_Supplied entries_:
****************

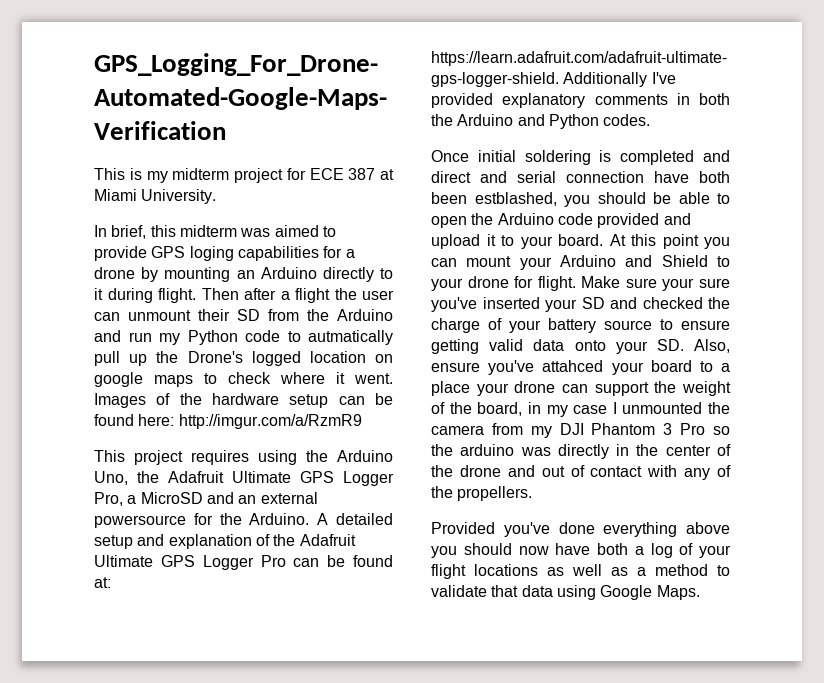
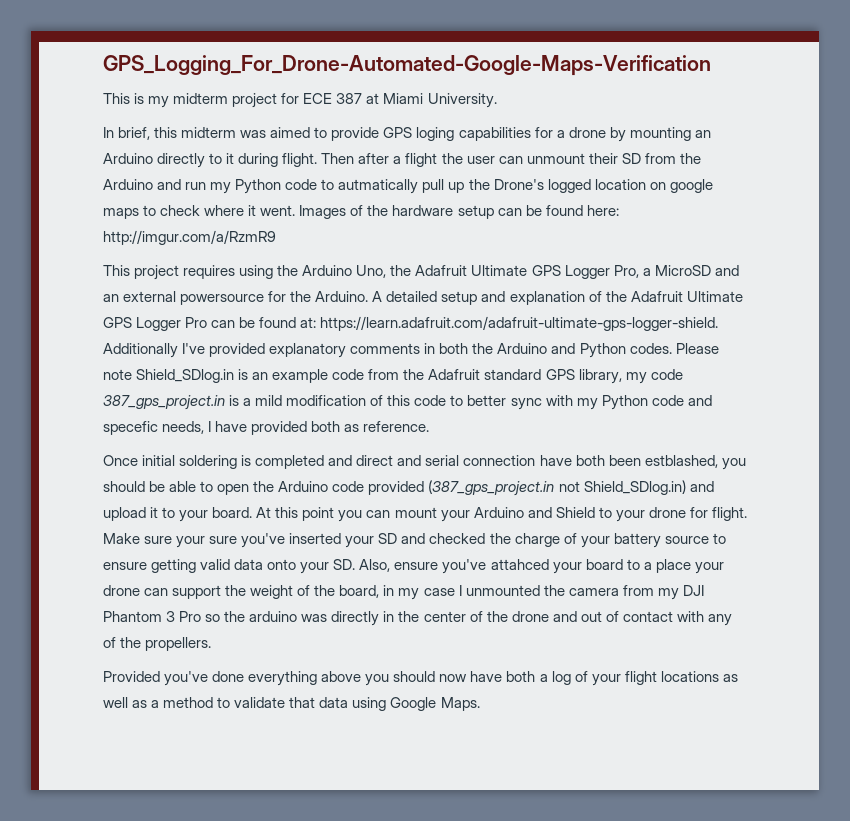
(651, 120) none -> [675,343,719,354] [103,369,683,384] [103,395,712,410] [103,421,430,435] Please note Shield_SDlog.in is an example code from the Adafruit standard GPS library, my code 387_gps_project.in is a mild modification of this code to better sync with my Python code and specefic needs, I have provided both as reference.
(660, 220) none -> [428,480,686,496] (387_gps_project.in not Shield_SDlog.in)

****************

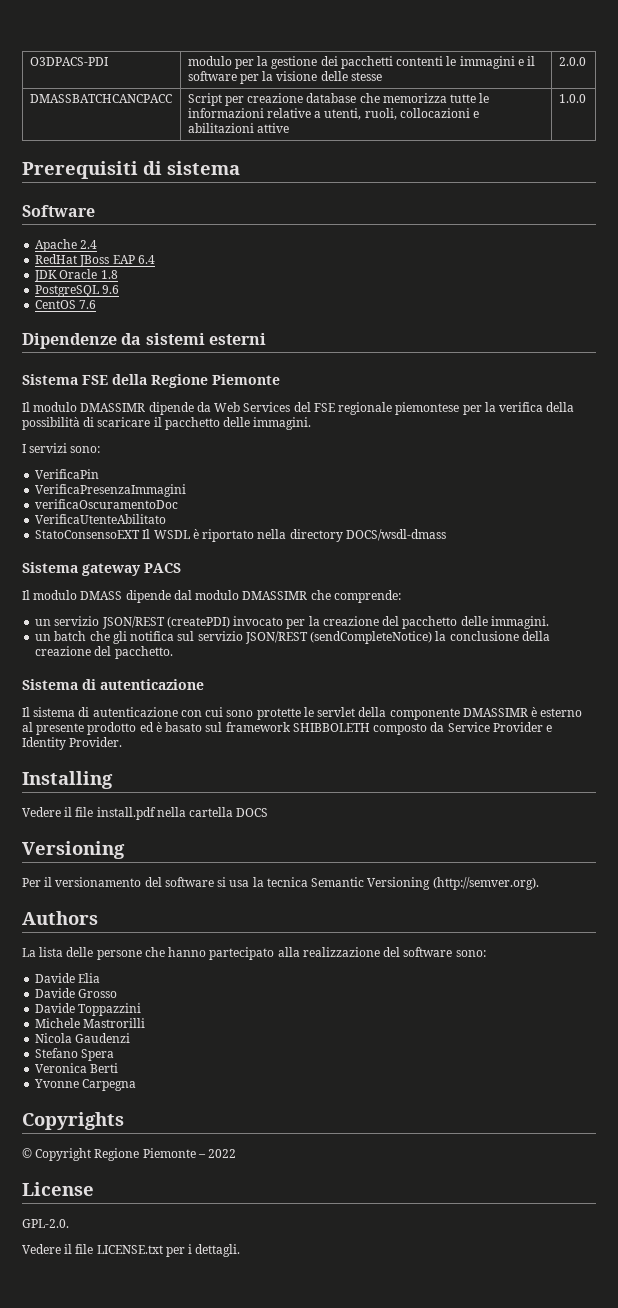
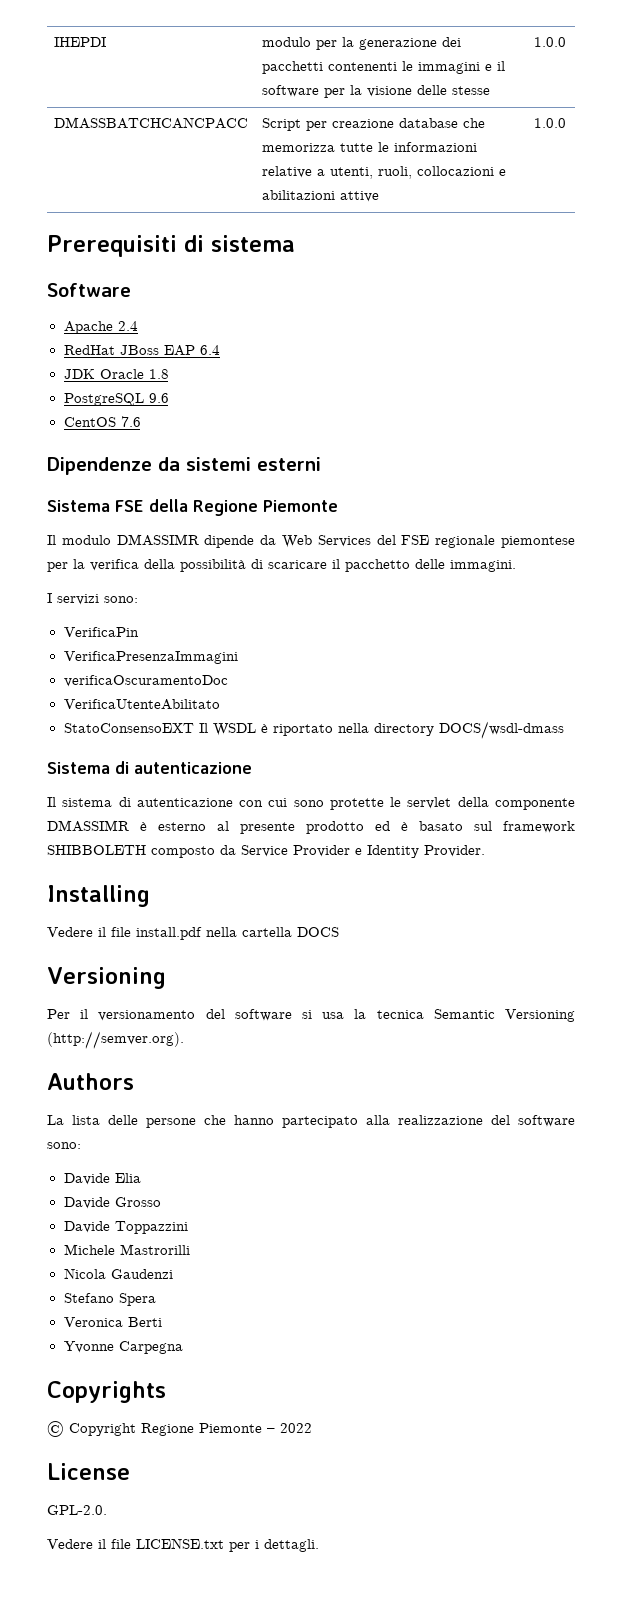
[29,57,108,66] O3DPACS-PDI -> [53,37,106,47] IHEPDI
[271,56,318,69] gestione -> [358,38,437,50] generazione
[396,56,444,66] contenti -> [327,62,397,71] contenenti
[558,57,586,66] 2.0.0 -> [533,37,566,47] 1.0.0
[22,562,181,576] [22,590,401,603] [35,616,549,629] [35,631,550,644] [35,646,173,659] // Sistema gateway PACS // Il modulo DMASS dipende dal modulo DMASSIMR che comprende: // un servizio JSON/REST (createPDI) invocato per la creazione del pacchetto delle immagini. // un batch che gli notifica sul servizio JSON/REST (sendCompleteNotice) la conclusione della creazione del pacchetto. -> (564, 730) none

****************

Repeat exactly the lines of the listing above, from the one with "(651, 120) none" down to the one with "(660, 220) none"; both of those lines belong in the range.

(651, 120) none -> [675,343,719,354] [103,369,683,384] [103,395,712,410] [103,421,430,435] Please note Shield_SDlog.in is an example code from the Adafruit standard GPS library, my code 387_gps_project.in is a mild modification of this code to better sync with my Python code and specefic needs, I have provided both as reference.
(660, 220) none -> [428,480,686,496] (387_gps_project.in not Shield_SDlog.in)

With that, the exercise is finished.